• What this task involves: I need the lines below from the one with "lon, 25.0: -89 -> -120" down to the one with "730: 0.095 -> 0.12" reproduced exactly, both ends included, and nothing else.
━━ Working data
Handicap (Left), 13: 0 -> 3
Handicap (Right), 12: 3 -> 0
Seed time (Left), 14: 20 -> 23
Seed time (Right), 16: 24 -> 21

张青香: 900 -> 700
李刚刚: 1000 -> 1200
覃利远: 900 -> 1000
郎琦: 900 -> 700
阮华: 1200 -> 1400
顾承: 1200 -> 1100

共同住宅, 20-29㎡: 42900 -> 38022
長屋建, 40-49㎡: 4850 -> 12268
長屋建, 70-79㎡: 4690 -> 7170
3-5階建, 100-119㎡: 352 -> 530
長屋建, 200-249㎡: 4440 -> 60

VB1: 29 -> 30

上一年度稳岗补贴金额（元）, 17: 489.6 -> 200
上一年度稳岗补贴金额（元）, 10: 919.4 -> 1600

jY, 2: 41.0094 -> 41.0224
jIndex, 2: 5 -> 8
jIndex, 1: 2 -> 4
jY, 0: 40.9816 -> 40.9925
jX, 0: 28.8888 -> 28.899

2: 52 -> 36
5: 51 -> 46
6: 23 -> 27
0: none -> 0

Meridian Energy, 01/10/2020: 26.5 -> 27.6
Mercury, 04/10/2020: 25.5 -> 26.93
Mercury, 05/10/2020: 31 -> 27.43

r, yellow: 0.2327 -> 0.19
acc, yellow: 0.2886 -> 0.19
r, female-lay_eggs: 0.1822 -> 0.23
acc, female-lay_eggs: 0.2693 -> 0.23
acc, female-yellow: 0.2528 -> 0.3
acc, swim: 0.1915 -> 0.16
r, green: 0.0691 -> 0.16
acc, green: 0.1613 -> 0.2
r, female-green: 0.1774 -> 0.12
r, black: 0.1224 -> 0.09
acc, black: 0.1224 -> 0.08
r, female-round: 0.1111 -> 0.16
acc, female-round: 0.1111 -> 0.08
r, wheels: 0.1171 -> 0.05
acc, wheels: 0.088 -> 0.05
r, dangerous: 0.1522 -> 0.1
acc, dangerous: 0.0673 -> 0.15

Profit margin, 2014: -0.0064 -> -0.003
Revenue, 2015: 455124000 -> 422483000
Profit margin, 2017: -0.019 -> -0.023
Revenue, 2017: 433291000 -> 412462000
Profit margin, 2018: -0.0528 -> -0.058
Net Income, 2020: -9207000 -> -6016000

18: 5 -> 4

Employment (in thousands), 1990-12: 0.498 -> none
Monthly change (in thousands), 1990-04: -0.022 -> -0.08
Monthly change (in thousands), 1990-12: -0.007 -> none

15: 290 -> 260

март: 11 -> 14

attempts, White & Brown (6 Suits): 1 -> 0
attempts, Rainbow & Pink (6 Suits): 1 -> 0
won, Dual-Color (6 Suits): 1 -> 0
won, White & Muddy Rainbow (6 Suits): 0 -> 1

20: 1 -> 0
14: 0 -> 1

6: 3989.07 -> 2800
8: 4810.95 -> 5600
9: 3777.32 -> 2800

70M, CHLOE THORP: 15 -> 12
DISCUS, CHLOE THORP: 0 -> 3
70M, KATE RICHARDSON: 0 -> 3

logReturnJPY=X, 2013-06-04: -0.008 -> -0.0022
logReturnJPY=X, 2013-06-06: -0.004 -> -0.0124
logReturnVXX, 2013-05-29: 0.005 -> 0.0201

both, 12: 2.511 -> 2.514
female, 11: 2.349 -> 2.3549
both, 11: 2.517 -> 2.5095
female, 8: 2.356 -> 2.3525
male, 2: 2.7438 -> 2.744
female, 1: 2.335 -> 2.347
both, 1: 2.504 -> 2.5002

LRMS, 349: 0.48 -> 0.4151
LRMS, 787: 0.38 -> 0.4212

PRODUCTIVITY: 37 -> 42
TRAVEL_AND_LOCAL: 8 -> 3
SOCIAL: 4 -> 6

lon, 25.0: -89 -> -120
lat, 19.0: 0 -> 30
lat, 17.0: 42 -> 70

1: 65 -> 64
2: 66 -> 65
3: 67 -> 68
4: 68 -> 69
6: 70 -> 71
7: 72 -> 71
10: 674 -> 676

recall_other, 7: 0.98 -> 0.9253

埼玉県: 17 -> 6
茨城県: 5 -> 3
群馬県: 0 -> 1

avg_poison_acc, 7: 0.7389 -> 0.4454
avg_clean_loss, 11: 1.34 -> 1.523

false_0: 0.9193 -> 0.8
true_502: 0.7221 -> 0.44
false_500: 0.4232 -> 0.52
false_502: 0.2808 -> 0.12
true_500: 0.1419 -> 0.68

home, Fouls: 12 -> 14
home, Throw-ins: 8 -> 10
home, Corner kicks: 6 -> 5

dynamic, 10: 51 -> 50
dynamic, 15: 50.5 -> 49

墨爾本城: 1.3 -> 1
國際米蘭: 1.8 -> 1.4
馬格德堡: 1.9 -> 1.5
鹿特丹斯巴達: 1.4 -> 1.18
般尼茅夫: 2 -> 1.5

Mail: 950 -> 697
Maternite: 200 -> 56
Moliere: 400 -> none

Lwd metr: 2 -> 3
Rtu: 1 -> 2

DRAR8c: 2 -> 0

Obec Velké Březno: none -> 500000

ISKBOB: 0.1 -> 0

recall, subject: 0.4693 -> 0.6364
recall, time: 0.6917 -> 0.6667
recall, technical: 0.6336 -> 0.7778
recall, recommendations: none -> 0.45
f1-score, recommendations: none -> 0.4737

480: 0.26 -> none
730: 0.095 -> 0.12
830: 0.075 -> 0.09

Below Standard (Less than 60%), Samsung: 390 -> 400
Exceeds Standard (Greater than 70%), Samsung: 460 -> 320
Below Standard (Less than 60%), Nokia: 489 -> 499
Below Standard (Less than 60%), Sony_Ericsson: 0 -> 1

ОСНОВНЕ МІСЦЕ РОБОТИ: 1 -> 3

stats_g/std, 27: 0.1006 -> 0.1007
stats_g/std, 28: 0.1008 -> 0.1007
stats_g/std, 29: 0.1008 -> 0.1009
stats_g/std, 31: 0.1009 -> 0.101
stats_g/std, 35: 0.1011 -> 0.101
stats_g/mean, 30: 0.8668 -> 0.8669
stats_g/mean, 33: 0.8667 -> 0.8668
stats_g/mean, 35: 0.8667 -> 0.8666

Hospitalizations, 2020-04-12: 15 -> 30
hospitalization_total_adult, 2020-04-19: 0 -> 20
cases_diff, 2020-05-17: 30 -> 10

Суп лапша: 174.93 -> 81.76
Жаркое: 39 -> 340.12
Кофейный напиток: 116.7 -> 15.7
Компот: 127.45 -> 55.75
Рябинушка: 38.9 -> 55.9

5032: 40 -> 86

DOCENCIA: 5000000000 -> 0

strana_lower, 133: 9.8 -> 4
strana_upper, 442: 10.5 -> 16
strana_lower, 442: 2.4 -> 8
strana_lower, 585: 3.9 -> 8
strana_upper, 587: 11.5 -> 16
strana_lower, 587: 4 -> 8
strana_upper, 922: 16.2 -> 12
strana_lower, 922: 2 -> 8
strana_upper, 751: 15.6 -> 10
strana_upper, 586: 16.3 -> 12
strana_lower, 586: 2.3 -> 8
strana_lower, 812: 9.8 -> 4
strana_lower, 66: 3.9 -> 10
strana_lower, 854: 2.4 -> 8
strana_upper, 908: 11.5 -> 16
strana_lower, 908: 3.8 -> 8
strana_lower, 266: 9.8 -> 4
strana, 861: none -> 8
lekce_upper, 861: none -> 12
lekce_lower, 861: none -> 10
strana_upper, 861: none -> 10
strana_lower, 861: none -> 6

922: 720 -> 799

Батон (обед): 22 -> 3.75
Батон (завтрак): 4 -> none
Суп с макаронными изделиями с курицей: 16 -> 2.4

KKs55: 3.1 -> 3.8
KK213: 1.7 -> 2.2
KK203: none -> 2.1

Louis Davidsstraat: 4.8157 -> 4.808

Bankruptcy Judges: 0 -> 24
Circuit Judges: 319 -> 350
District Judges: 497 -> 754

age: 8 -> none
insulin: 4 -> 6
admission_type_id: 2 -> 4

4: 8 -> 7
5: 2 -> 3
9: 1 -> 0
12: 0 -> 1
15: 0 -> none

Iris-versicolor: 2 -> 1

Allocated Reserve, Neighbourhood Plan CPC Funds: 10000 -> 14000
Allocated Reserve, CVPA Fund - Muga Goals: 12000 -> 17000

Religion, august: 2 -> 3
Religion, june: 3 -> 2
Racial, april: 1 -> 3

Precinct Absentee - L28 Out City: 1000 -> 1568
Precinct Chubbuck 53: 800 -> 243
━━━━
• Task result:
lon, 25.0: -89 -> -120
lat, 19.0: 0 -> 30
lat, 17.0: 42 -> 70

1: 65 -> 64
2: 66 -> 65
3: 67 -> 68
4: 68 -> 69
6: 70 -> 71
7: 72 -> 71
10: 674 -> 676

recall_other, 7: 0.98 -> 0.9253

埼玉県: 17 -> 6
茨城県: 5 -> 3
群馬県: 0 -> 1

avg_poison_acc, 7: 0.7389 -> 0.4454
avg_clean_loss, 11: 1.34 -> 1.523

false_0: 0.9193 -> 0.8
true_502: 0.7221 -> 0.44
false_500: 0.4232 -> 0.52
false_502: 0.2808 -> 0.12
true_500: 0.1419 -> 0.68

home, Fouls: 12 -> 14
home, Throw-ins: 8 -> 10
home, Corner kicks: 6 -> 5

dynamic, 10: 51 -> 50
dynamic, 15: 50.5 -> 49

墨爾本城: 1.3 -> 1
國際米蘭: 1.8 -> 1.4
馬格德堡: 1.9 -> 1.5
鹿特丹斯巴達: 1.4 -> 1.18
般尼茅夫: 2 -> 1.5

Mail: 950 -> 697
Maternite: 200 -> 56
Moliere: 400 -> none

Lwd metr: 2 -> 3
Rtu: 1 -> 2

DRAR8c: 2 -> 0

Obec Velké Březno: none -> 500000

ISKBOB: 0.1 -> 0

recall, subject: 0.4693 -> 0.6364
recall, time: 0.6917 -> 0.6667
recall, technical: 0.6336 -> 0.7778
recall, recommendations: none -> 0.45
f1-score, recommendations: none -> 0.4737

480: 0.26 -> none
730: 0.095 -> 0.12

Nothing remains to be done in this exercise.